Around 60% of Peruvians are interested in carrying out operations with Bitcoin (BTC) and other cryptocurrencies, according to the results of a study by the Triple A firm. If the enthusiasm for digital assets materializes at that level, Peru it will become the Latin American country with the highest adoption of cryptocurrencies.
Currently in Peru, a country with a population of almost 33 million inhabitants, about 1.2 million people own or have traded cryptocurrencies. It means that 3.74% of Peruvians not only know but are also interested in digital money.
If the figures are compared with the population over 18 years of age, the percentage rises significantly. It is believed that in the near future this trend of crypto adoption will continue to increase.
Since 2020, the use of wallets has grown by 18.3%, while the volume of cryptocurrencies traded through the Buda exchange in the last 6 months grew by 613%, according to a report for Latin America by Sherlock Communications this year.
If the number of people who trade BTC and other cryptos in Peru continues to grow, the South American country will lead the region in the use of cryptocurrencies, surpassing Venezuela and Colombia where more than 6% of residents own bitcoins and other digital currencies.

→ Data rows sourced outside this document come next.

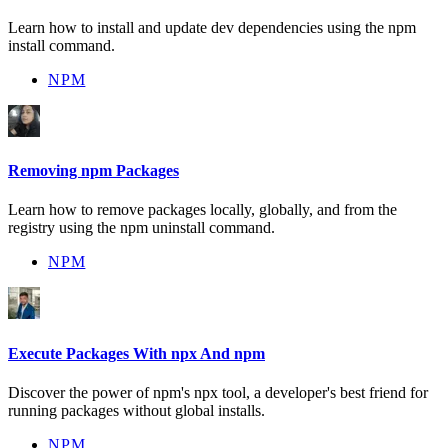
Learn how to install and update dev dependencies using the npm
install command.
NPM
Removing npm Packages
Learn how to remove packages locally, globally, and from the
registry using the npm uninstall command.
NPM
Execute Packages With npx And npm
Discover the power of npm's npx tool, a developer's best friend for
running packages without global installs.
NPM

Recently, the local government of La Molina in Lima launched the MoliCoin program that promotes payments with cryptocurrencies in businesses in the area, mainly restaurants. In addition, the mayor’s office is offering induction courses and advice on the correct use of wallets to avoid errors or scams to users.
For its part, the federal government is working on the creation of its own central bank digital currency (CBDC), given the growing interest of Peruvians in the use of digital money and investments in crypto assets in general.
Likewise, the Peruvian authorities seek to create an adequate legal framework for the regulation of cryptocurrencies. Currently, the draft Framework Law for the Commercialization of Crypto Assets in Peru is in the discussion phase in Congress.